Details: Deer and Doe Plantain, sz 38, finished with narrow sleeve bands and almost completely straightened out the original plantain waist/hip curve
Another pattern hack! This one was inspired by a dress I saw at Anthropologie. What struck me most was the clever layering of lightweight knits to create an opaque dress. The tiers of light fabric give it nice movement and I also liked the combination of different stripes.
I cut two dresses out and attached them at the neck and arm scye so the right side of the bottom layer faces the wrong side of the top layer. The top and bottom layers are hemmed separately which allows the layers to move separately. Both layers are made of lightweight rayon knits. And, yes – they are transparent and clingy on their own but really great together!
Details: Plantain sz 36, slashed and spread to add 6 inches each to front & back, lengthened ~12 inches
I’ve been in the mood for a muscle tee lately. And it seemed like a fun and simple thing to make. Starting with the Plantain I simply left off the sleeves and used bands to finish the arm holes. I also straightened out the curve through the waist to make it a little boxier.
Cotton lycra isn’t my favorite for a tee but I couldn’t resist this print. And I have been wearing it a lot – I think it may go with everything in my closet.
Also, a shout out to Colette Patterns for the Mabel skirt pattern. So simple and so satisfying. Initially I was concerned that a knit skirt would be a bit lumpy. But with the right ponte knit that doesn’t seem to be a problem. This ponte has a good deal of polyester and lycra with great recovery. I would like to make several more – the only difficulty has been finding ponte of the right thickness and recovery. Any suggestions?

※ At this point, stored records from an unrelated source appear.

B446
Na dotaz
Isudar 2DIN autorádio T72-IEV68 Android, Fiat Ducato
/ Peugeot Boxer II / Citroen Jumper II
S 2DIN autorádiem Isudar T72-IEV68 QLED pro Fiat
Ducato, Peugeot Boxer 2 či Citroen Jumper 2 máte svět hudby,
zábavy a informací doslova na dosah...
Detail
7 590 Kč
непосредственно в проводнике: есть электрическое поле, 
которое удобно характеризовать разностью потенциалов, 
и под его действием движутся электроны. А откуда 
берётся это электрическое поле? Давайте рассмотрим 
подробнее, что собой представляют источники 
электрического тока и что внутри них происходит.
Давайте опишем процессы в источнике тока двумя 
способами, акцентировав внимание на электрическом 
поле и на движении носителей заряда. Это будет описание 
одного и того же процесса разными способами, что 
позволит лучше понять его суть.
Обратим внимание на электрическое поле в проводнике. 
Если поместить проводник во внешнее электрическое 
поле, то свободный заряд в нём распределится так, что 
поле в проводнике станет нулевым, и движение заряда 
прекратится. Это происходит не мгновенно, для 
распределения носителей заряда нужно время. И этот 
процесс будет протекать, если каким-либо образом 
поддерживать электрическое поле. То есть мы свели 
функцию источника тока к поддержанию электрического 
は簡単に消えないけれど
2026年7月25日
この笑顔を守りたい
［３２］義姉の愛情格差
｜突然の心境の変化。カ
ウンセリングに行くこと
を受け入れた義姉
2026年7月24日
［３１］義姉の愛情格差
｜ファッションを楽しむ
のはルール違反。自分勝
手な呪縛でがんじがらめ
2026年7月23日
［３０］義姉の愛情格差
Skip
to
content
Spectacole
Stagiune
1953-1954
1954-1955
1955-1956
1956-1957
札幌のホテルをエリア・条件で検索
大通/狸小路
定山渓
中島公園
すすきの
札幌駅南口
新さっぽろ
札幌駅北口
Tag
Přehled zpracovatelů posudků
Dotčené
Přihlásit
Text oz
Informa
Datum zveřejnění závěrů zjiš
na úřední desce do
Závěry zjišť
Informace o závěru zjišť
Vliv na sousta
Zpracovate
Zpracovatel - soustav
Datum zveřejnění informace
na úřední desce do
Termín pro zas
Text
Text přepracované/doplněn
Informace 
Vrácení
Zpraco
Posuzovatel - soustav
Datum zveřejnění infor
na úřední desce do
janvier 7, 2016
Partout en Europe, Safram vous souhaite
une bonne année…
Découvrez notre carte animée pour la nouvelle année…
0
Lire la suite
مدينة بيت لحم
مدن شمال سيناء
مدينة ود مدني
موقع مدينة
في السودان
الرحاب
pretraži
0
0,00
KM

This is the short skirt version though I lengthened it a few inches. I also graded between a S for the waistband and a M for the skirt. I was impressed that the pattern measurements were spot on – that never seems to happen.
Details: Deer and Doe Plantain, sz 38, sleeve bands instead of sleeves and straightened out the curve. Colette Mabel sz S waistband graded to a M for the skirt, ~3 inches length added.
Deer and Doe recently released a free t-shirt pattern – the Plantain. I’ve admired their patterns, especially Belladone, but wondered about sizing and fit. So I jumped at the chance to try one of their patterns for free.
I’ve already made four Plantains! Here’s number three. My favorite so far… and there will be more!
Details: size 36, graded to 38 at the bust
EDIT: I almost forgot, I also shortened it an inch or two and brought the neckline in 1/2″ all around.